Num dia de sol, com vista para os cumes nevados, que bem deve saber !

A Geórgia bem precisava de um forte apoio da Europa, mas com a urgência dramática na Ucrânia é difícil que isso aconteça por agora. Vai tentando aumentar os recursos por via do crescente turismo.

A Torre Negra de Tamar

O complexo de Lamaria

Lamaria ao longe e a minúscula capela de S. Jorge mais perto.

Perto, uma 'estrada' tosca segue em direcção a leste para uma travessia da montanha, o Zagari Pass, bem conhecido de trekkers e esquiadores. Em tempos dava acesso a um posto de fronteira, agora fechado (está indicada no mapa verde).

2 comentários:

SilverTree disse...

Continuo a admirar-me com a dedicação e cuidado que dedica a estas "viagens". Claro que imagino que o faça sobretudo pelo prazer que lhe dão, mas ainda assim é admirável, tal como é que as partilhe. São um pequeno oásis, que ao mesmo tempo sossega e dá vontade de mais mundo.

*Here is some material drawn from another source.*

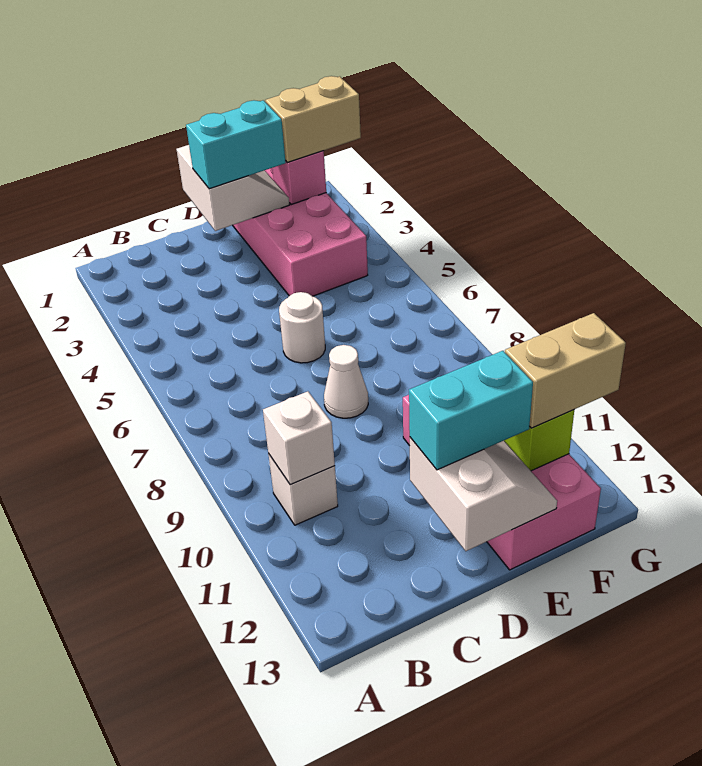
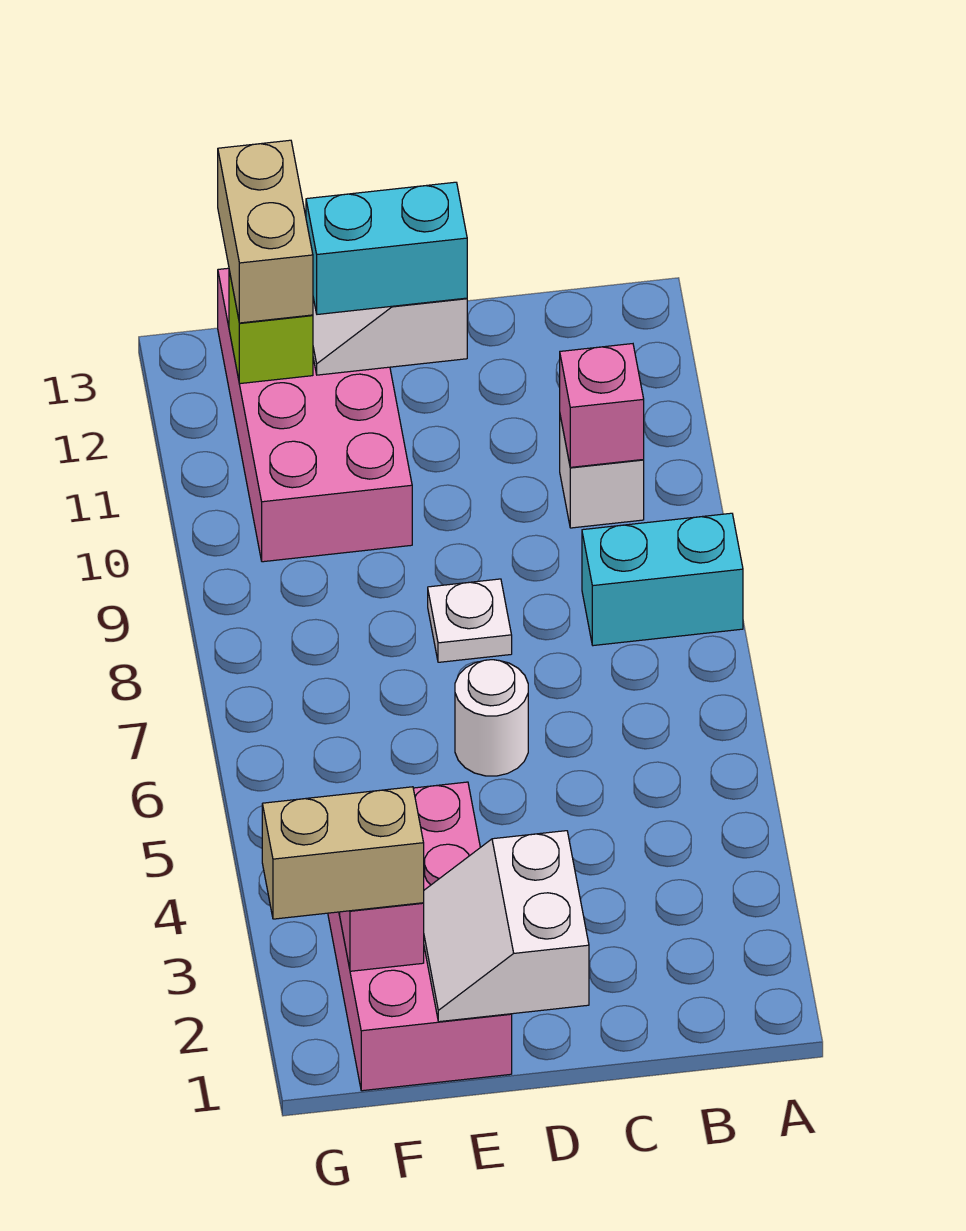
white 1x1 brick [263,391,335,485] -> pink 1x1 brick [560,344,644,467]
cyan 1x2 brick [186,100,286,189] -> cyan 1x2 brick moved to [582,513,743,646]
white 1x1 cone [324,345,368,418] -> white 1x1 plate [428,579,512,662]
tan 1x2 brick [505,313,626,428] -> tan 1x2 brick turned to [218,140,313,323]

Mário R. Gonçalves disse...

Tudo isso, Inês, mais - neste caso - a necessidade de homenagem; à História, porque andaram por perto Gregos e Romanos, Turcos e Mongóis, e é finalmente uma matriz cristã europeia que se impôs desde a fundação da nação; a este povo, porque não quer ser colónia da decadente potência vizinha , mas sim orgulhosamente Europa; ao Cáucaso, porque é uma das grandes maravilhas deste planeta, que muito poucos conhecem e admiram. Uma espécie de Ultima Thule do Oriente, para mim.